At just £14.95, it’s a bloody bargain: Communicating War: Memory, Military and Media, eds Maltby, S & Keeble, R. Arima Publishing.
What the critics say:
“Communicating War is a wide-ranging and important contribution to that debate, which also has the advantage of being right up-todate. Essential reading!” Nick Couldry, Professor of Media and Communications, Goldsmiths University of London
“Communicating War is, therefore, to be welcomed. Its rich collection sets the agenda, as does the War and Media Network, from which it emerges.
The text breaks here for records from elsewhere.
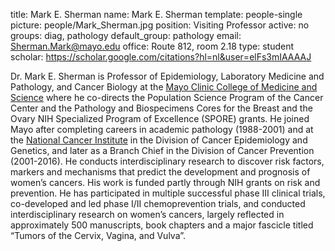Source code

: title: Mark E. Sherman
name: Mark E. Sherman
template: people-single
picture: people/Mark_Sherman.jpg
position: Visiting Professor
active: no
groups: diag, pathology
default_group: pathology
email: Sherman.Mark@mayo.edu
office: Route 812, room 2.18
type: student
scholar: https://scholar.google.com/citations?hl=nl&user=elFs3mIAAAAJ

Dr. Mark E. Sherman is Professor of Epidemiology, Laboratory Medicine and Pathology, and Cancer Biology at the [Mayo Clinic College of Medicine and Science](https://college.mayo.edu/) where he co-directs the Population Science Program of the Cancer Center and the Pathology and Biospecimens Cores for the Breast and the Ovary NIH Specialized Program of Excellence (SPORE) grants. He joined Mayo after completing careers in academic pathology (1988-2001) and at the [National Cancer Institute](https://www.cancer.gov/) in the Division of Cancer Epidemiology and Genetics, and later as a Branch Chief in the Division of Cancer Prevention (2001-2016). He conducts interdisciplinary research to discover risk factors, markers and mechanisms that predict the development and prognosis of women’s cancers. His work is funded partly through NIH grants on risk and prevention. He has participated in multiple successful phase III clinical trials, co-developed and led phase I/II chemoprevention trials, and conducted interdisciplinary research on women’s cancers, largely reflected in approximately 500 manuscripts, book chapters and a major fascicle titled “Tumors of the Cervix, Vagina, and Vulva”.
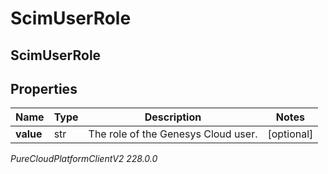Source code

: # ScimUserRole

## ScimUserRole

## Properties

|Name | Type | Description | Notes|
|------------ | ------------- | ------------- | -------------|
| **value** | str | The role of the Genesys Cloud user. | [optional] |



_PureCloudPlatformClientV2 228.0.0_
Crucially, the collection reminds us of that which is ‘forgotten’, which can be as important in the war-media relationship today as those things embedded in memory.” James Gow, Professor of International Peace and Security, Kings College London
“A timely and hugely valuable contribution to the scholarly literature on news about conflict and war. The range of contributors, and the variety of themes covered, make this collection essential reading for students and researchers of conflict reporting in the post-9/11 world.” Brian McNair, Professor of Journalism and Communication, University of Strathclyde.
What a nice bunch! What revolting self-publicity.